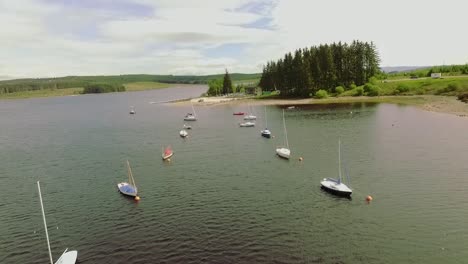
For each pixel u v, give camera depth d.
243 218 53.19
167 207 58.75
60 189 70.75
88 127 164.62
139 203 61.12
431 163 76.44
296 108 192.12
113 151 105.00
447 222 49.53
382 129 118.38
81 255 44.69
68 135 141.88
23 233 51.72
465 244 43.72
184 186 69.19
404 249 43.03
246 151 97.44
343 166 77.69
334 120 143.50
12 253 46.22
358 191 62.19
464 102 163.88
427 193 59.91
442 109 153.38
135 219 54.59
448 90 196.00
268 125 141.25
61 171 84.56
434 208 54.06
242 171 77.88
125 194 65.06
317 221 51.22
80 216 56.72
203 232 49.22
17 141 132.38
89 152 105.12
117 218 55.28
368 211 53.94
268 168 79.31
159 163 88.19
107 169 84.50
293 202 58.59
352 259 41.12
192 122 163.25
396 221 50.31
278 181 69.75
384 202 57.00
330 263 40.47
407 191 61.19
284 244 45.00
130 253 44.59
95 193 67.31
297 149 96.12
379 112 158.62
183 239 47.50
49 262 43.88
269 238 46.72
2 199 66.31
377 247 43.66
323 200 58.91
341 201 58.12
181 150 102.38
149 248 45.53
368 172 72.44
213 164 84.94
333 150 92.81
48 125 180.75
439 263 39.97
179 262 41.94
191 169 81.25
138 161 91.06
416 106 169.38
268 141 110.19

________________

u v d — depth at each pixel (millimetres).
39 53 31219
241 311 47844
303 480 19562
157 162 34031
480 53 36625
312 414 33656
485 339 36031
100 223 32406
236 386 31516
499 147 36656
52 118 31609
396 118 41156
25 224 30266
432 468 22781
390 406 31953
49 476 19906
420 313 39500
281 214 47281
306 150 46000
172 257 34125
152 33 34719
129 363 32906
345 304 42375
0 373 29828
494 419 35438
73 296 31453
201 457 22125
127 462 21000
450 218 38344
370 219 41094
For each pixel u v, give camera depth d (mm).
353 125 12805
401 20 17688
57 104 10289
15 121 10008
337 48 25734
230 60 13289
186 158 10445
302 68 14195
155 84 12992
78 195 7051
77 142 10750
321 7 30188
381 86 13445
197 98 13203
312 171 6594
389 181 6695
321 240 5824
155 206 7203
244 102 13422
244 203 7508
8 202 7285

________________

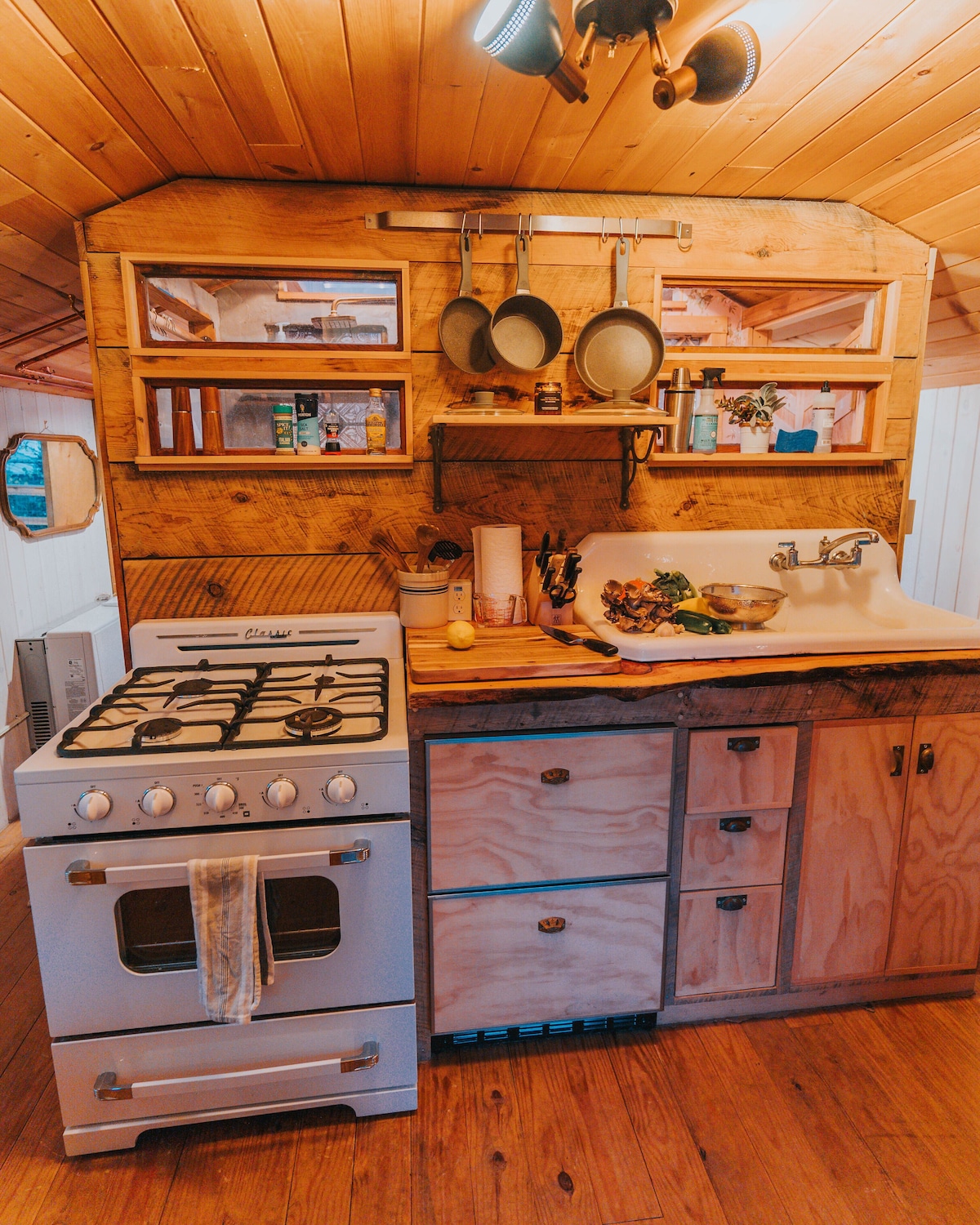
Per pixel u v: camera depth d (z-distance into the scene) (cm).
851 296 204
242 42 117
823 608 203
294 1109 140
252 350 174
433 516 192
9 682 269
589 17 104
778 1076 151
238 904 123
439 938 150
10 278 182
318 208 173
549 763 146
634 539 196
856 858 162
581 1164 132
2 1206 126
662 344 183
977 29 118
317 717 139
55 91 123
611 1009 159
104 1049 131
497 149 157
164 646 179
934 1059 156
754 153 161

________________

Restate word for word the lines in the material above from the one with "433 516 192" to the one with "934 1059 156"; both of those lines count, and nothing else does.

### ANSWER TO THE PROBLEM
433 516 192
9 682 269
589 17 104
778 1076 151
238 904 123
439 938 150
10 278 182
318 208 173
549 763 146
634 539 196
856 858 162
581 1164 132
2 1206 126
662 344 183
977 29 118
317 717 139
55 91 123
611 1009 159
104 1049 131
497 149 157
164 646 179
934 1059 156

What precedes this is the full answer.